No one wants to hear about that other shit, kid.
But I was also an entertainer, so the respect begrudged my parents via the constant threat of pain was not necessarily extended to my peers or school administration.
With the appropriate prompts, the respectful child transformed into the class clown.
And then, as now, I played my role well.
Now I’m in eighth grade, sitting in music hall. I’m watching a saxophonist give us a show.
I feel sorry for the performer; his goal is to kindle some interest in woodwind instruments, but achieved the exact opposite of intent. I liken the sound to a dying whale.
I mean, he fucking sucked. I’ve heard better music from Lil Wayne.
The only sympathetic ears in the audience belong to the teachers who managed to convince him that performing for us was a good idea. And even they were barely maintaining looks of professionalism.
So when the train-wreck skids to a halt, we do a classroom circle jerk about how we feel and what we think about the shit-called-music just shoveled into our ears.
It’s my turn. A friend elbows me.
“TCD, what did you think of the performance?”
“I found it mediocre,” I replied.
A pause, some rapid scale-balancing and I continued.
“And that’s being generous.”
Should I have been more sensitive? Probably. I mean, the poor guy came to our school to perform with an instrument he clearly felt strongly about. And if there was any type of honorarium for him, I’m sure it was a paltry sum.
Either way, what followed my remark was not atypical of my school’s heavy-handed administration.
Silence, and then… Holy. Shit.
The immediacy with which faces went from aghast and pallid to red with fury was startling. Teachers were rising abruptly and stalking toward me with purpose. The icy look in the eyes of the performer threatened to consume my soul.
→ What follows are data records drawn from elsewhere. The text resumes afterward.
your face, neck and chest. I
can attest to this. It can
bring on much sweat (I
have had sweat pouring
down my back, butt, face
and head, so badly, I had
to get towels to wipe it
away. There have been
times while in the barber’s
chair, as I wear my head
Rough adult voices from every corner commanded me to get up and go to the superintendent’s office.
You would have thought I had just goose-stepped through the National Holocaust Memorial.
Apparently, disrupting a school assembly wins the offender a five day suspension. And in fairness, I had a bit of a reputation for being a smart-aleck, so perhaps the harsh reaction was somewhat justified. But did I learn my lesson?
I spent the next few days free from school smoking weed and boozing with my friends. I was their hero, the person with the moxie to say what everyone else was thinking.
And to suffer for it at home.
We all have roles to play in this life. There are expectations concerning behavior and personality. And it’s a two-way street. From hospitalists to patients. Teachers and students. Judges and complainants. Musicians and audiences. Class clowns and their peanut galleries.
We can blindly fulfill expectations and fall into the role of the predictably contrived. Or we can stop, reassess, and wonder where our personalities end and their desires begin.
One of my greatest fears is that I will spend life hopping in and out of artificial roles, losing a little bit of myself with each leap. Each prefabricated narrative. Each carefully manicured scene.
Each set-cue and voice prompt, scripted for you by someone else.
It’s been many years since that day in eighth grade.
And I fear I’m still reading the script.